Changed PDF notes to markdown notes

content/notes/_index.md

@@ -15,6 +15,7 @@ purposes.
 ## Courses
 - [Probability and Statistical Inference I](stat381)
 - [Real Analysis Quick Facts](realanalysis)
+- [Groups in Abstract Algebra](groups-abstract-algebra)
 - [Some Abstract 2 Definitions](abstract2def)
 - [Handy Facts about Quadratic Congruences](quadraticcongruences)
 - [Bayesian Statistics](bayesianstatistics)

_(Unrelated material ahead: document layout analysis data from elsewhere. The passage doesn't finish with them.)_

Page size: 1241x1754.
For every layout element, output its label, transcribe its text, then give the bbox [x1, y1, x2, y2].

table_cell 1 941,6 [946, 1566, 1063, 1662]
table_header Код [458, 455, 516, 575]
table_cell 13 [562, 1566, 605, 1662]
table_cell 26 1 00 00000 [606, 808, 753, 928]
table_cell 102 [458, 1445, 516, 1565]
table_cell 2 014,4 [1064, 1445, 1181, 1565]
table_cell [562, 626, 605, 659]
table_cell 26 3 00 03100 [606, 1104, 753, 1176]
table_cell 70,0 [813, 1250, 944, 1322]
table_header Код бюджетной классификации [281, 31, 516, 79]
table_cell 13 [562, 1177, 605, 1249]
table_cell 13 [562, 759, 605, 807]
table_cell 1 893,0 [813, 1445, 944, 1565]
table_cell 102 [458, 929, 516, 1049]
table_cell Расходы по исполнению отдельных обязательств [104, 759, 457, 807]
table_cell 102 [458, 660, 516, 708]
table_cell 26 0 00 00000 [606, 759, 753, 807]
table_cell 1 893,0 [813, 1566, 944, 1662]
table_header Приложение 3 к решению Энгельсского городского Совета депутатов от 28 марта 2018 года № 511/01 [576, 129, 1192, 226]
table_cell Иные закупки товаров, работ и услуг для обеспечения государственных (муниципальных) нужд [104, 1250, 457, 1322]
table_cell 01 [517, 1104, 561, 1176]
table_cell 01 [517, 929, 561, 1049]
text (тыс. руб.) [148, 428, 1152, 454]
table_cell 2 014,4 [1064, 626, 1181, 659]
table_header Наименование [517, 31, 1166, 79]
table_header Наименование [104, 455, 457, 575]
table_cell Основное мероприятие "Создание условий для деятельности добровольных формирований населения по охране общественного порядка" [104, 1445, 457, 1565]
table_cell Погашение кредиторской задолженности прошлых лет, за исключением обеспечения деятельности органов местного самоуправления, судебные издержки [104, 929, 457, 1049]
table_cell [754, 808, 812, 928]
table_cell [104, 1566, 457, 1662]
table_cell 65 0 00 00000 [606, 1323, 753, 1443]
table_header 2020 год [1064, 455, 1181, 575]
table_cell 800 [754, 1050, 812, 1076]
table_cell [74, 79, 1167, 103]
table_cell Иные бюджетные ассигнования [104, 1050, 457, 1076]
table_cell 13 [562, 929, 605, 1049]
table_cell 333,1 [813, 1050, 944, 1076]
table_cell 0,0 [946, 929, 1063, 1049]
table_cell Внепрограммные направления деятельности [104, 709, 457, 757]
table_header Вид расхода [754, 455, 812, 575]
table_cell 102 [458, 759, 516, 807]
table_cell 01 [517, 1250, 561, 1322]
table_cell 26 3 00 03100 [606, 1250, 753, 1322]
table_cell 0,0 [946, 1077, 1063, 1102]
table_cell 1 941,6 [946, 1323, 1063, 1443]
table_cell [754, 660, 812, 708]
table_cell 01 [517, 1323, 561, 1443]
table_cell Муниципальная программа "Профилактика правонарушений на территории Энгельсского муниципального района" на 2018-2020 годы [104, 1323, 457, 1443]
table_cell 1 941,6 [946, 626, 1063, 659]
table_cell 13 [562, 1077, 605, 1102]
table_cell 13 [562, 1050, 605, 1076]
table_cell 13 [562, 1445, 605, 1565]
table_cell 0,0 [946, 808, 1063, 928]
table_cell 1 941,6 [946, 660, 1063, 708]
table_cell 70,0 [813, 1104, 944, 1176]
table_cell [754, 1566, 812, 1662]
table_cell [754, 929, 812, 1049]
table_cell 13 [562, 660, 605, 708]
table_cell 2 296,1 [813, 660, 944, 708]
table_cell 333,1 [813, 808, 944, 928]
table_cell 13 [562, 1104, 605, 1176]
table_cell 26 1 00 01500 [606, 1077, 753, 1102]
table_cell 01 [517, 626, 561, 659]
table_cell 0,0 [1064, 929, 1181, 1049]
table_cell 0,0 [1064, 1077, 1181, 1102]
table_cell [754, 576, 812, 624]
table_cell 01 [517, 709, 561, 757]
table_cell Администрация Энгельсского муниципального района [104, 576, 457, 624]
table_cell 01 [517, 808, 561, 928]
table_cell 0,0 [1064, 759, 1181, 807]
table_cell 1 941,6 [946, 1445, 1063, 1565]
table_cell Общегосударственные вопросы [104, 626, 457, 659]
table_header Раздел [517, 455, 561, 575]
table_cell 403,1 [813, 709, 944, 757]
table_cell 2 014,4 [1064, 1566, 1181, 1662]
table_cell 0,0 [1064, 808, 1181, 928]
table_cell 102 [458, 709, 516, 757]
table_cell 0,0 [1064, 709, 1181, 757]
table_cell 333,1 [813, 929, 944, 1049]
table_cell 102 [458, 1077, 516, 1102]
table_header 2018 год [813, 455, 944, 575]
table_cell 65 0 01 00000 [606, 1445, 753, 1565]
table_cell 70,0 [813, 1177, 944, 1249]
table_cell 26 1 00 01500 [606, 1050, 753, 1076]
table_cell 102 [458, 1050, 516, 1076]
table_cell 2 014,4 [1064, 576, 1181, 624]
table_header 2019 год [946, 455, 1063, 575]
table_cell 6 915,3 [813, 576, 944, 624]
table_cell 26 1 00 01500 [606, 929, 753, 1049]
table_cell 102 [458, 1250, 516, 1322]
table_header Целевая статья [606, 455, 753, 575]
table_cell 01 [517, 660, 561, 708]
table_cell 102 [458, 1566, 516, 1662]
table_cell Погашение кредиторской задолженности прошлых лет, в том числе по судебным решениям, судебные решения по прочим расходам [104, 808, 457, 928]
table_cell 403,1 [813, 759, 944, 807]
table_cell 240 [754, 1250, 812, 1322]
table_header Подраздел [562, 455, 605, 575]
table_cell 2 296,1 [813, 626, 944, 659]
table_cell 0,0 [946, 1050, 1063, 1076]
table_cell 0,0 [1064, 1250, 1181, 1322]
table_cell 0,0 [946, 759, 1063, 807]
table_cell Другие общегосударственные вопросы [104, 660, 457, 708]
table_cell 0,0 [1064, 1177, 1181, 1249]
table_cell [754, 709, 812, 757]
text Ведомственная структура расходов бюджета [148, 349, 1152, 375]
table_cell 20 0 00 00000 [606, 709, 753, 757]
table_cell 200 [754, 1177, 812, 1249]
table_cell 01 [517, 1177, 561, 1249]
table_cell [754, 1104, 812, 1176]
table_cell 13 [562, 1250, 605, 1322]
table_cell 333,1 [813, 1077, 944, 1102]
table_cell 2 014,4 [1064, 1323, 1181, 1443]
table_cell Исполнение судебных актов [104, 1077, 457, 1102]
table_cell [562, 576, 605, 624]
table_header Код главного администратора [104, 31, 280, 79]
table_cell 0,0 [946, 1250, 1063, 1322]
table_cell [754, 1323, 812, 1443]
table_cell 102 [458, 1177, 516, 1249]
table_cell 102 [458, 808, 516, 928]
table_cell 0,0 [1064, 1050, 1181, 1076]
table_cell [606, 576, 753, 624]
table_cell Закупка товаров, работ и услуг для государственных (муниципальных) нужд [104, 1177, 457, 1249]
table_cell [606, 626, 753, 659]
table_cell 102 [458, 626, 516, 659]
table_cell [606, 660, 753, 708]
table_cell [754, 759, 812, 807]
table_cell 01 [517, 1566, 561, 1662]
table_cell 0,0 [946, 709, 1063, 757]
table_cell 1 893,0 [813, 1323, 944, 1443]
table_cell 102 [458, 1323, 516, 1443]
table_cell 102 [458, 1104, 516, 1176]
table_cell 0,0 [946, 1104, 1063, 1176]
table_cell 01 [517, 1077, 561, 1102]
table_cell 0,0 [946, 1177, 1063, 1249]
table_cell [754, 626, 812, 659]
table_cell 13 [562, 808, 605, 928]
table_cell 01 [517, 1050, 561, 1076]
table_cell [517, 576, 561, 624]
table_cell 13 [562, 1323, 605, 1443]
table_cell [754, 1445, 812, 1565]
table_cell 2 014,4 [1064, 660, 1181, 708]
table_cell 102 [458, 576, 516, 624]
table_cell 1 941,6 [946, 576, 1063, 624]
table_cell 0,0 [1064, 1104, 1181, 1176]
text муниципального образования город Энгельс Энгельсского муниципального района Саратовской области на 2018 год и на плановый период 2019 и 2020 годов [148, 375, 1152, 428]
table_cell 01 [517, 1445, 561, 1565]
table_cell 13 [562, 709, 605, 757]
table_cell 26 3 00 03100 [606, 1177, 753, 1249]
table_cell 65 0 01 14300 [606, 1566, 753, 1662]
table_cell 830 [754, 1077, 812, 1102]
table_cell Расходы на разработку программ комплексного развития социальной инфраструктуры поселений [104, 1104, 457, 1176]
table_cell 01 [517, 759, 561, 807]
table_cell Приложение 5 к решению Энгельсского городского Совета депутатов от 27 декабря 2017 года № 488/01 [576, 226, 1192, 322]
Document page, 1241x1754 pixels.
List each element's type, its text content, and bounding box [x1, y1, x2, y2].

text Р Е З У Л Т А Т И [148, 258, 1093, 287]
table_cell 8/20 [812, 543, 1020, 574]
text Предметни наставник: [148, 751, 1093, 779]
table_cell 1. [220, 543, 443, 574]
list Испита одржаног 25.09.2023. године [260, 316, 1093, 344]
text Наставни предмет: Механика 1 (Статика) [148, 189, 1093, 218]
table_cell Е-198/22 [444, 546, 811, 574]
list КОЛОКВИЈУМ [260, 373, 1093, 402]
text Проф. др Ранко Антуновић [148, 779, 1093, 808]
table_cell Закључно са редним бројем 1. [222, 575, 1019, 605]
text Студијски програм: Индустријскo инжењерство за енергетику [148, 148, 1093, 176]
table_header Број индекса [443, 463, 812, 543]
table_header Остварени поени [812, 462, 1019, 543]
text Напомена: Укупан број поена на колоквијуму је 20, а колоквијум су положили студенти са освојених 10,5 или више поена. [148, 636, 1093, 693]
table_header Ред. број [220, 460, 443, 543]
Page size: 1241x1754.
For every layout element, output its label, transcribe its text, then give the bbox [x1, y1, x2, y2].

content/notes/groups-abstract-algebra.md

@@ -0,0 +1,46 @@
+---
+title: "Groups in Abstract Algebra"
+draft: false
+tags: []
+math: true
+---
+
+Let us have a set $G$ together with some binary operation $*$.
+We will use multipicative notation where $ab = a * b$.
+Let $x, y, z \in G$. If $\langle G, *\rangle$ has the
+following properties:
+1. $(xy)z = x(yz)$
+2. $ex = x$
+3. $x^{-1}x = e$
+
+for some fixed $e \in G$, then we say that $\langle G, *\rangle$ is a group.
+In my class, we were also told to show that $xe = x$ and $xx^{-1} = e$.
+However, these can be derived by the prior three properties.
+
+## Prove $xx^{-1} = e$
+
+$$
+\begin{align*}
+e &= (xx^{-1})^{-1}(xx^{-1}) \\\\
+  &= (xx^{-1})^{-1}(x(ex^{-1})) \\\\
+  &= (xx^{-1})^{-1}(x((x^{-1}x)x^{-1})) \\\\
+  &= (xx^{-1})^{-1}(x(x^{-1}x)x^{-1}) \\\\
+  &= (xx^{-1})^{-1}((xx^{-1})(xx^{-1})) \\\\
+  &= ((xx^{-1})^{-1}(xx^{-1}))(xx^{-1}) \\\\
+  &= e(xx^{-1}) \\\\
+  &= xx^{-1} \\\\
+\end{align*}
+$$
+
+## Prove $xe = x$
+
+We can use the last proof to solve this faster.
+
+$$
+\begin{align*}
+x &= ex \\\\
+  &= (xx^{-1})x \\\\
+  &= x(x^{-1}x) \\\\
+  &= xe
+\end{align*}
+$$